Parser, generator, merger, locator, and renderer for MD-LD (Markdown-Linked Data), a human-friendly RDF authoring format

Project description

mdld-parse (Python)

Markdown-Linked Data (MD-LD) — a deterministic, streaming-friendly RDF authoring format that extends CommonMark with explicit {...} annotations.

A Python implementation of the MD-LD format. The format itself was designed by @davay42, whose JavaScript davay42/mdld-parse is the companion reference for the syntax.


Quick start

python -m venv .venv
source .venv/bin/activate
pip install -e .
from mdld_parse import parse

text = """
[ex] <http://example.org/>

# Document {=ex:doc .ex:Article label}

[Alice] {?ex:author =ex:alice .prov:Person ex:firstName label}
[Smith] {ex:lastName}
"""

result = parse({'text': text})

for q in result['quads']:
    print(q.subject.value, q.predicate.value, q.object.value)

The quads list contains RDF/JS-shaped Quad objects (Python dataclasses exposing subject, predicate, object, graph); result['origin'] carries the lean source map; result['primary_subject'] names the document's central entity.


What MD-LD is

MD-LD is RDF you can read, write, diff, and share without leaving Markdown. You add semantics by attaching {...} annotations to value carriers (links, emphasis, headings, list items, code blocks, blockquotes). Strip the annotations and you are left with normal Markdown.

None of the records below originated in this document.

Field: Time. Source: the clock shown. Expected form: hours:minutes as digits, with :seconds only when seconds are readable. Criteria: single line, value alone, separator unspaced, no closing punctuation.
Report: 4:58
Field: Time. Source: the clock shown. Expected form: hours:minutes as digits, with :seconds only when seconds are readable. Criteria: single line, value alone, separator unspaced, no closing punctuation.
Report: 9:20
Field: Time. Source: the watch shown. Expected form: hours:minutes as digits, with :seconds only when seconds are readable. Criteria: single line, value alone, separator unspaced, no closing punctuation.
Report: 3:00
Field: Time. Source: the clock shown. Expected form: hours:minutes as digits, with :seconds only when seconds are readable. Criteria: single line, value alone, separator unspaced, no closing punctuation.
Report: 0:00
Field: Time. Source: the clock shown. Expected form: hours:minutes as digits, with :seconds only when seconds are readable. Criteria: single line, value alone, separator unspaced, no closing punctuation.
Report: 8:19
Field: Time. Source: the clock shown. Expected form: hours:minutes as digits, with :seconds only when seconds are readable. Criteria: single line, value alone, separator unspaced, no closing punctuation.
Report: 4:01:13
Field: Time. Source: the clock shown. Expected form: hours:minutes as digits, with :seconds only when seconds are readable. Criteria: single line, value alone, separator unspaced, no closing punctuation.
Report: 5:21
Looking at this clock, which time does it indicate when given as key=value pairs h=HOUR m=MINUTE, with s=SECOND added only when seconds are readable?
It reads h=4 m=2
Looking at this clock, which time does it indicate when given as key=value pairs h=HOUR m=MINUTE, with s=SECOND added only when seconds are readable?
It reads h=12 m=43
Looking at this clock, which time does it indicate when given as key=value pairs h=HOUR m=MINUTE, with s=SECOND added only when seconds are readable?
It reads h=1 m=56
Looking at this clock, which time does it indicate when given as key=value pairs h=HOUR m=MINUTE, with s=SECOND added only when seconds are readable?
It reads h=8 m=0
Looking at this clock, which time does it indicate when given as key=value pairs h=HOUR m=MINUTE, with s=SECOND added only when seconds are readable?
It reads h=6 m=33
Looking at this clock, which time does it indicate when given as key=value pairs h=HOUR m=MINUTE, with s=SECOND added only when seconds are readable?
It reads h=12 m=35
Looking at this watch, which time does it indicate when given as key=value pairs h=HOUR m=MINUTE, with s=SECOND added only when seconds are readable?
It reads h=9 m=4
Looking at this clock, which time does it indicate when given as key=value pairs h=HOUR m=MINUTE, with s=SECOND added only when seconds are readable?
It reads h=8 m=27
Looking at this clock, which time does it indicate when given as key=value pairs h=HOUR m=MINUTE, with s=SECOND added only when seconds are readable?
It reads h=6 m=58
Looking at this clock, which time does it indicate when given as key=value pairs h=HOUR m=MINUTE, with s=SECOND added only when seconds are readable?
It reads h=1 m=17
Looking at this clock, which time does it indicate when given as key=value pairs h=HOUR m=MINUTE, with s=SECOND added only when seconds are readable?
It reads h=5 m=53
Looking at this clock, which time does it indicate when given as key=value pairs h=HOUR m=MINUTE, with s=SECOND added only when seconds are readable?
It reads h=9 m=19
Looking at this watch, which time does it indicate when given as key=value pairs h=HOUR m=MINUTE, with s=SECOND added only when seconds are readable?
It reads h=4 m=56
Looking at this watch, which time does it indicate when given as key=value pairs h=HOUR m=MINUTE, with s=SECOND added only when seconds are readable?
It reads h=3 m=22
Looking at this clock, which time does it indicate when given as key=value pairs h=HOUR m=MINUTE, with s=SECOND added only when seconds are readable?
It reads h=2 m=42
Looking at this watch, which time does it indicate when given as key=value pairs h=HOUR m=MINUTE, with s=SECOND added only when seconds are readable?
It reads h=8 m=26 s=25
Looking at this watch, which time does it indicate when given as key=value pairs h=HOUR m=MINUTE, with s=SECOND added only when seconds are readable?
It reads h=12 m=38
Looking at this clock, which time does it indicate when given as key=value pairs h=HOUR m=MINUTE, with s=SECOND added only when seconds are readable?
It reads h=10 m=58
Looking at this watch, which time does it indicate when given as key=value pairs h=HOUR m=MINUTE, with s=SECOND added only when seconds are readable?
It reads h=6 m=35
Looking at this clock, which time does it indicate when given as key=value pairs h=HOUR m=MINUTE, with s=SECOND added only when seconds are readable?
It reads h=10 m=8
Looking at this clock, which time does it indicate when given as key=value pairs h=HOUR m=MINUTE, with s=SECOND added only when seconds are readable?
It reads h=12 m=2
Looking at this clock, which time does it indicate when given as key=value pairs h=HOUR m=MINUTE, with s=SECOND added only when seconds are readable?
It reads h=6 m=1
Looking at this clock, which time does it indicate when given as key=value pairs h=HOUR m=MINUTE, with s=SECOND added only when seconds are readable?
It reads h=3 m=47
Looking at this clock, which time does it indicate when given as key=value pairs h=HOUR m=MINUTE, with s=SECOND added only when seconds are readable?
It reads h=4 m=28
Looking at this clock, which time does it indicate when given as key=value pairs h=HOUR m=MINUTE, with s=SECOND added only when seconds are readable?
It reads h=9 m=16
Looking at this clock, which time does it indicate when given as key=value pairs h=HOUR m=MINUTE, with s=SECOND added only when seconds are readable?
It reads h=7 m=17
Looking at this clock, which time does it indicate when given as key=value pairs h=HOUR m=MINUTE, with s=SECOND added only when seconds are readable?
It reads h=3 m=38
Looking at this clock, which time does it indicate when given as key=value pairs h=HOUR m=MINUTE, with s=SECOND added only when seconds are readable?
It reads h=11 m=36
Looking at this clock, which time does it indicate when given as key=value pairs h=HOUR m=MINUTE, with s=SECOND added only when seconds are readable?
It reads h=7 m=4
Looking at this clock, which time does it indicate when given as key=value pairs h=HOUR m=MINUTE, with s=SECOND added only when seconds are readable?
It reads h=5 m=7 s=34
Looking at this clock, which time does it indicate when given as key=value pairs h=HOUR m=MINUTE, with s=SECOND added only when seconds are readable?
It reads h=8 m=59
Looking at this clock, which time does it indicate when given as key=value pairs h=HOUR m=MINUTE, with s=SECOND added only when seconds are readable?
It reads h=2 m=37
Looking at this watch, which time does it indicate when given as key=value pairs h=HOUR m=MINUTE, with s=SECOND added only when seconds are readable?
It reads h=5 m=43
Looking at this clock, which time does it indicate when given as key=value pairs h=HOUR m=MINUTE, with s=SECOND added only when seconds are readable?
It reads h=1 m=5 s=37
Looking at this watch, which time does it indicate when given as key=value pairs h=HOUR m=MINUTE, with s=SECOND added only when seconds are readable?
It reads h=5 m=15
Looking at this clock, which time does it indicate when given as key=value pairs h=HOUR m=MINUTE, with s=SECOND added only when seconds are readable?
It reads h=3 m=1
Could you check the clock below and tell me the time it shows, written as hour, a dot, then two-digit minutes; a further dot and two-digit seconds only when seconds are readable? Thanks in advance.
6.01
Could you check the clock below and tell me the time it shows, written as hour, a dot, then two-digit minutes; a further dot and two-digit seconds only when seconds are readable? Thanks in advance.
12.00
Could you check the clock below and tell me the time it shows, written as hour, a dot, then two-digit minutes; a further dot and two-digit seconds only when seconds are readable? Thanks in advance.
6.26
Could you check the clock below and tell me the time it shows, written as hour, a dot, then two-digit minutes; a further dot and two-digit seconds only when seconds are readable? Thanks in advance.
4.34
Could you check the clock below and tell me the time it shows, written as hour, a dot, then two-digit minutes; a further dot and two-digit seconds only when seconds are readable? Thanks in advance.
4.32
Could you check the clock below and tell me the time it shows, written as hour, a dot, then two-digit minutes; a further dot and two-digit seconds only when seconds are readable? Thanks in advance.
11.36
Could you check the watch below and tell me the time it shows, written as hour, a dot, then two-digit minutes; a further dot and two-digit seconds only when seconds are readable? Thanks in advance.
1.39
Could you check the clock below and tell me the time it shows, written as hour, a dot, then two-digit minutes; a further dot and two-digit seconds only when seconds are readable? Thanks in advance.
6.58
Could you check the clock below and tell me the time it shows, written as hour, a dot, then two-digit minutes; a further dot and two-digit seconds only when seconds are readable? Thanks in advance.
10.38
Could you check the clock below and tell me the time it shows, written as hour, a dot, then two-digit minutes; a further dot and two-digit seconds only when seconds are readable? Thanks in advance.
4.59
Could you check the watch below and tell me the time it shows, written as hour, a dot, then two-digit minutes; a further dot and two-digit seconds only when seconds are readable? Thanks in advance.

Three things may be in scope at any annotation:

Symbol Meaning
S current subject (an IRI)
O object IRI (from a link, image, or {+iri})
L literal text from the attached value carrier

No subject, no triple. No {...}, no semantics. Nothing is inferred.

Core features

  • Prefix folding — build hierarchical namespaces by composing prefixes
  • Subject declarations{=IRI} and {=#fragment} set context
  • Soft objects{+IRI}, {+#fragment} declare temporary objects
  • Three predicate formsp (S→L), ?p (S→O), !p (O→S)
  • Type declarations.Class emits rdf:type
  • Datatypes & languages^^xsd:date, @en
  • Polarity+/- prefixes for diff authoring and retraction
  • Origin tracking — every quad indexed back to its source span
  • Elevated statements — automatic rdf:Statement pattern detection
  • Round-trip safeparsegenerate preserves data and primary subject

Documentation


A taste of the format

[my] <tag:alice@example.com,2026:>

# 2026-02-27 {=my:journal-2026-02-27 .my:Event my:date ^^xsd:date}

## A nice day in the park {label}

Mood: [Happy] {my:mood}, energy [8] {my:energyLevel ^^xsd:integer}.
Met [Sam] {+my:sam .my:Person ?my:attendee} at
[Central Park] {+my:central-park ?my:location .my:Place label @en}.
The weather was [Sunny] {my:weather}.

After parsing, the document is a queryable graph keyed by tag:alice@example.com,2026:journal-2026-02-27 with the relevant relationships to my:sam, my:central-park, and the typed/tagged literals.


Public API

All functions live at the package root and accept dict-style inputs that compose by spreading:

from mdld_parse import parse, generate, generate_node, merge, locate, render
Function Purpose Returns
parse(text | {'text': ..., 'context': ...}) text → quads + origin {'quads', 'remove', 'statements', 'origin', 'context', 'primary_subject'}
generate(quads | {'quads': ..., 'context': ..., 'primary_subject': ...}) quads → deterministic MD-LD {'text', 'context'}
generate_node(..., focus_iri=...) quads → MD-LD centered on one IRI {'text', 'context'}
merge([doc1, doc2, ...], options) merge documents with diff polarity {'quads', 'remove', 'statements', 'origin', 'context', 'primarySubjects'}
locate(quad, origin) quad → source-map entry {'blockId', 'range', 'carrierType', ...} or None
render(text, options) MD-LD → HTML + RDFa {'html', 'context', 'metadata'}

The dict-spread pattern composes naturally:

parsed = parse({'text': text, 'context': {'ex': 'http://example.org/'}})
canonical = generate(parsed)                       # parse → generate
node_view = generate_node(parsed, focus_iri='http://example.org/alice')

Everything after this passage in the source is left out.